Although John Carter manages to entertain by the time the end credits roll, the film falls short of how great it should have been given the importance of Edgar Rice Burroughs’ stories. The character and his tales have influenced sci-fi films from Star Wars to Avatar, but his big screen adaptation feels flat despite its epic scope and solid visuals.
The big-budgeted Disney film marked the live-action directing debut for Andrew Stanton (Finding Nemo and WALL-E), and was co-written by Mark Andrews and Michael Chabon. It featured Taylor Kitsch in the heroic role of John Carter and Lynn Collins as the beautiful princess of Mars (or at least Princess of Helium) Dejah Thoris. It also featured the talented actors Mark Strong, Ciarán Hinds, Dominic West, James Purefoy, and Willem Dafoe.

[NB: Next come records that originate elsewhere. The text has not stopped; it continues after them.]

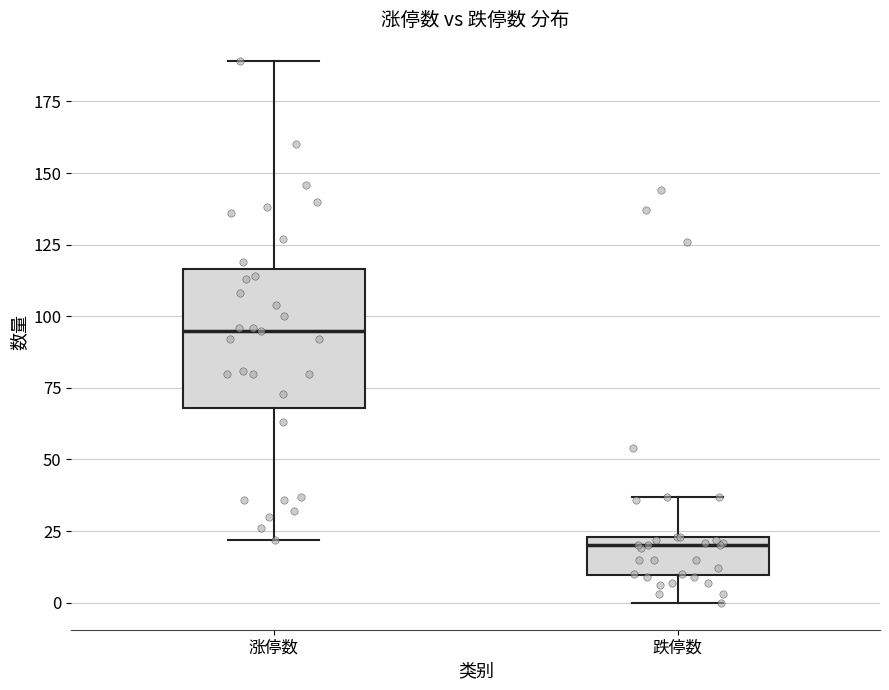

Which box's median line is the lowest?

跌停数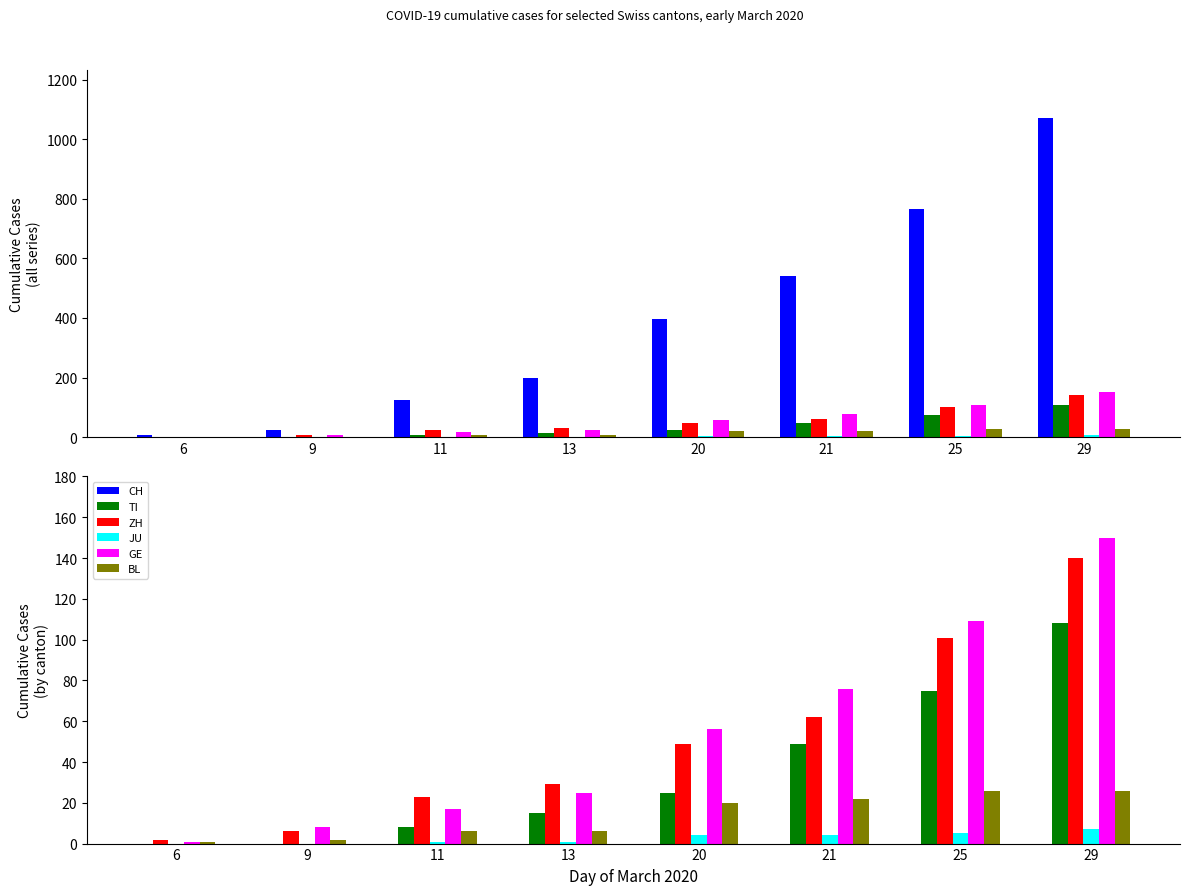

At which category is the sum across all series the highest?

29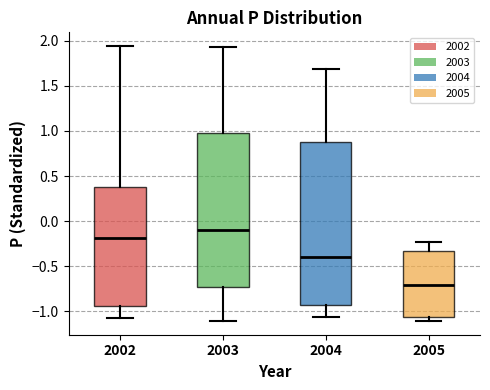

Reading left to right, read every box against the y-axis: the position of its median line, the range the box covers, and the ends of its whiskers. The values are not printed on the chart, so give them approximately, as read against the axis.

2002: median -0.20, box -0.95 to 0.40, whiskers -1.10 to 1.95
2003: median -0.10, box -0.75 to 0.95, whiskers -1.10 to 1.95
2004: median -0.40, box -0.95 to 0.90, whiskers -1.05 to 1.70
2005: median -0.70, box -1.05 to -0.35, whiskers -1.10 to -0.25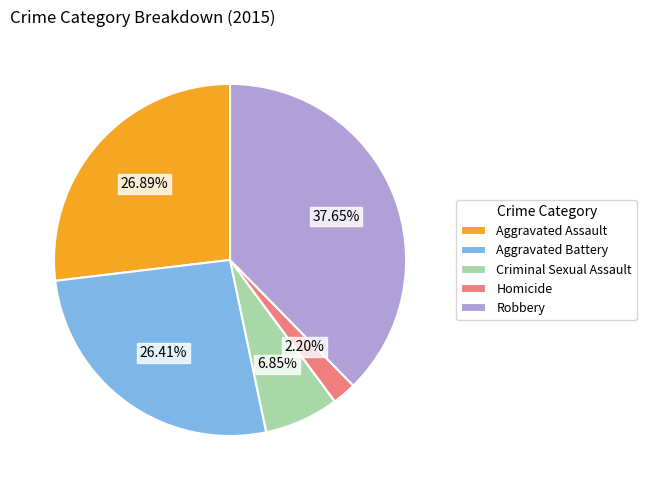

What is the largest slice in the pie chart?

Robbery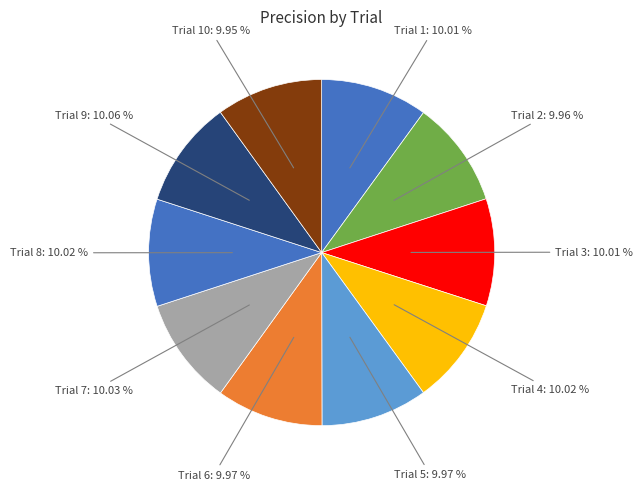

How many slices are in this pie chart?

10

The problem with the film can be seen in the opening moments as the story unfolds in a rather clunky fashion with the audience being quickly introduced to a war that is ravaging Mars (or Barsoom as it is called in the film). Sab Than (a scene chewing West), the Jeddak of Zodanga, has been given a powerful weapon by Matai Shang (Strong), a mysterious Thern, that he plans to use to make Tardos Mors (Hinds), the Jeddak of Helium, surrender his city. Mors is able to convince Than to spare his city by agreeing to let Than marry his daughter Dejah.

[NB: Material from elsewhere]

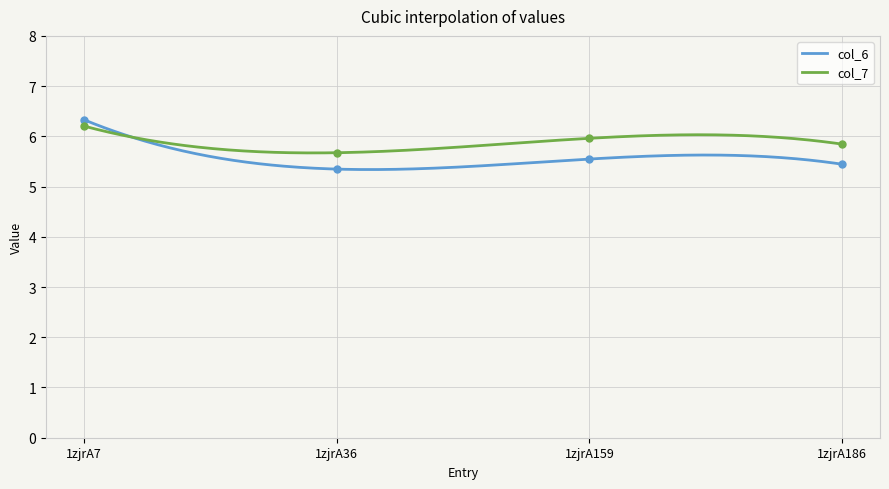

Which series reaches the minimum Y coordinate?

col_6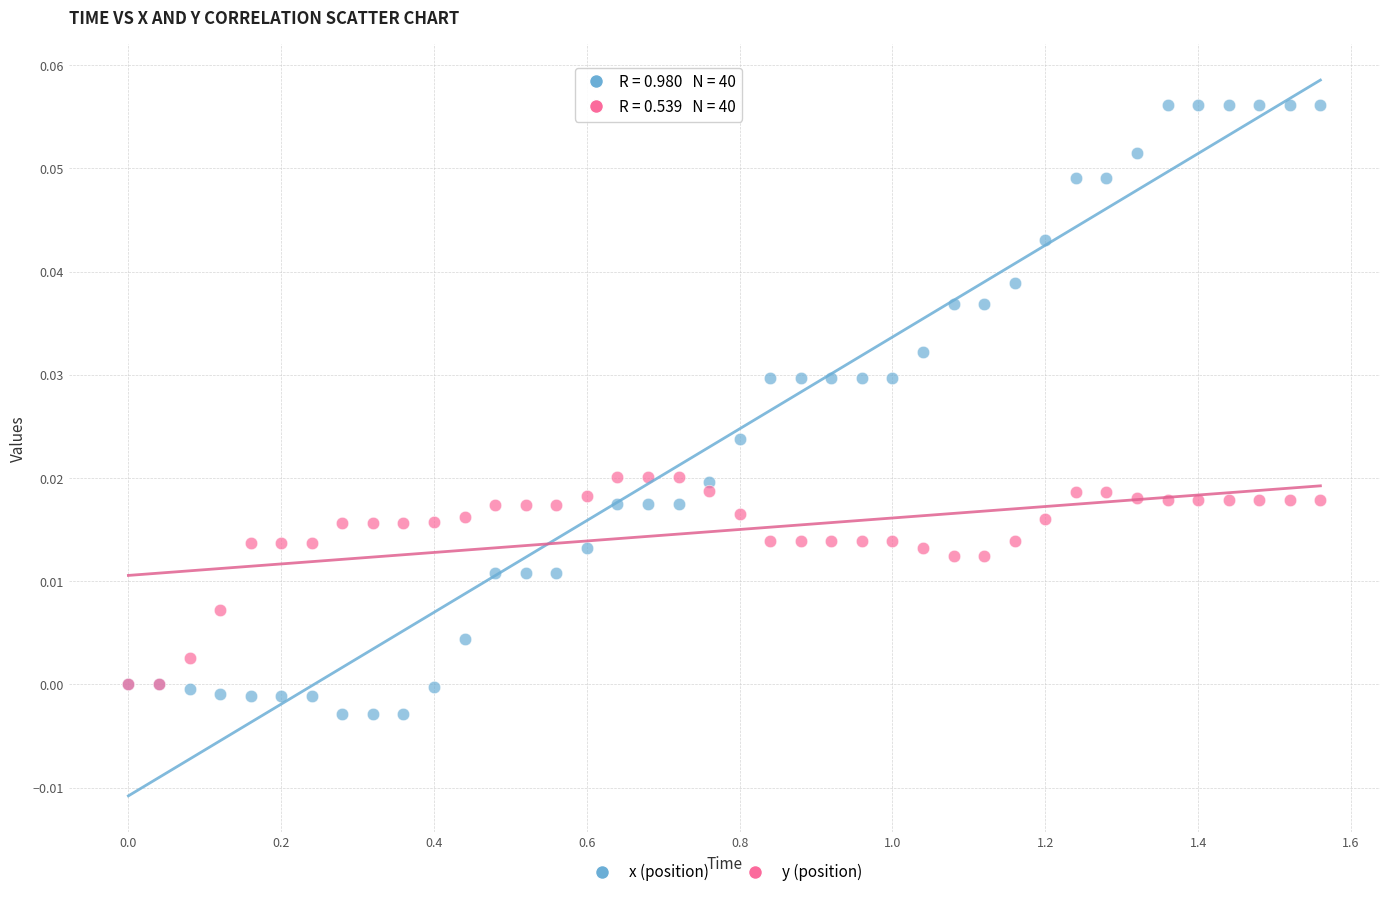

Which series reaches the maximum Y coordinate?

x (position)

Back on Earth, former American Civil War Confederate Army captain John Carter is in the Arizona Territory looking for gold. Carter is a shell of a man who is haunted by the death of his wife and child during the Civil War. He also has a quick temper and knows how to fight. A run-in with Union soldiers and some local Apache helps Carter discover the gold mine he knew was hidden in the area, and also puts him face to face with a Thern. Following a quick fight and the use of a Thern medallion, Carter awakes on Mars.

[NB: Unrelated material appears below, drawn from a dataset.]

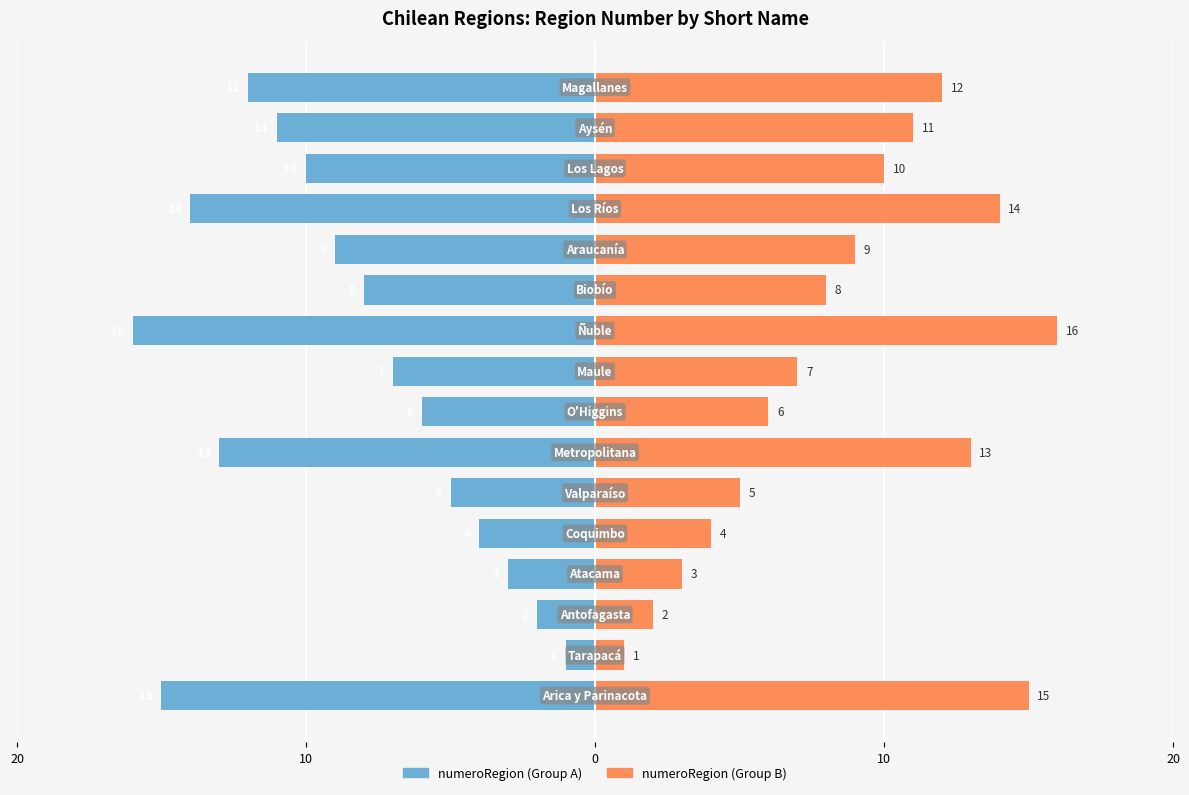

Is it true that numeroRegion (Left) equals -20 at 20?

False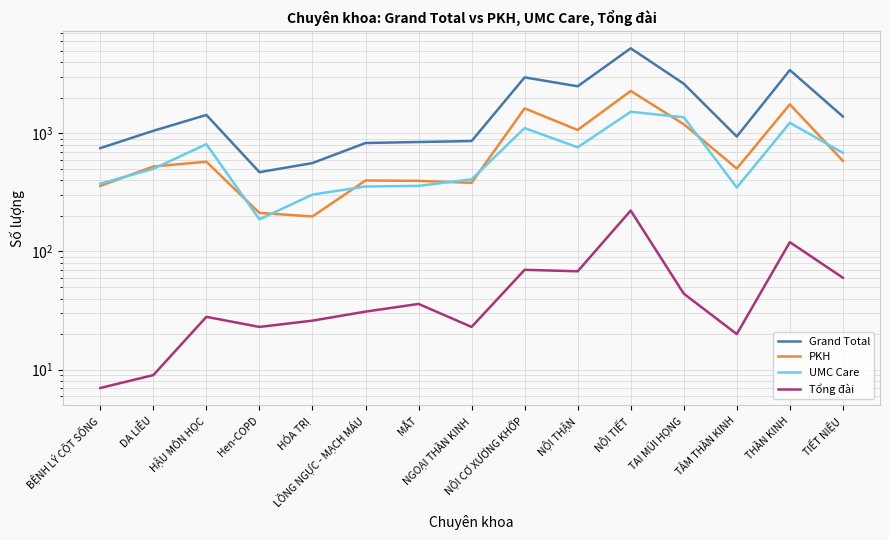

Which series has the largest total across all categories?

Grand Total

Once on Mars, the film’s pace picks up and the sci-fi action goes into full throttle. Carter discovers his Earth bone density gives him the ability to leap for miles and somewhat super strength (sometimes he had it and sometimes he didn’t). He also gets captured by the green Martian Tharks and becomes a champion for their Jeddak Tars Tarkas (Dafoe).
His stay with the green Martians doesn’t last as he flees with Tarkas’ daughter Sola (Morton) and Dejah to find the sacred river and Carter’s way home. Along the way, Carter falls in love with Dejah, and makes his decision to fight for her side.
The film builds at a predictable pace with Carter and Tharks joining forces with Helium to stop the Sab Than before he can marry Dejah.
Carter is also sent back to Earth by the scheming Matai Shang and is forced to use his riches from the gold mine to find a way back – which also leaves the film open for a sequel.
John Carter isn’t a bad movie and will probably get better with multiple viewings. The film just isn’t as good as it should have been given the importance of Burroughs’ stories. The film’s biggest problems are the result of dead dialogue, and an extremely stiff performance from Kitsch – who isn’t a good fit for the Carter role.
Kitsch is an extremely talented actor (as proven by his incredible performance as Tim Riggins on the Friday Night Lights television series), but just doesn’t seem to fit in the film. At times he seems bored, lost or trying to do his best Clint Eastwood impersonation. There is zero chemistry between Kitsch and Collins – which makes the romance aspects of the story feel rushed and forced.
Visually, the film captures the epic qualities of the story, and the CGI (while overdone at times) looks solid on Blu-ray’s crystal clear picture. The Blu-ray also comes with great special features that take you into the making of the movie and also shows the importance of Edgar Rice Burroughs’ character to science fiction. There are also several deleted scenes and a great blooper reel that will keep you laughing.
John Carter is a movie that will probably get better with age and managed to do several things right – despite some problems. It could have been better, but is an entertaining sci-fi epic.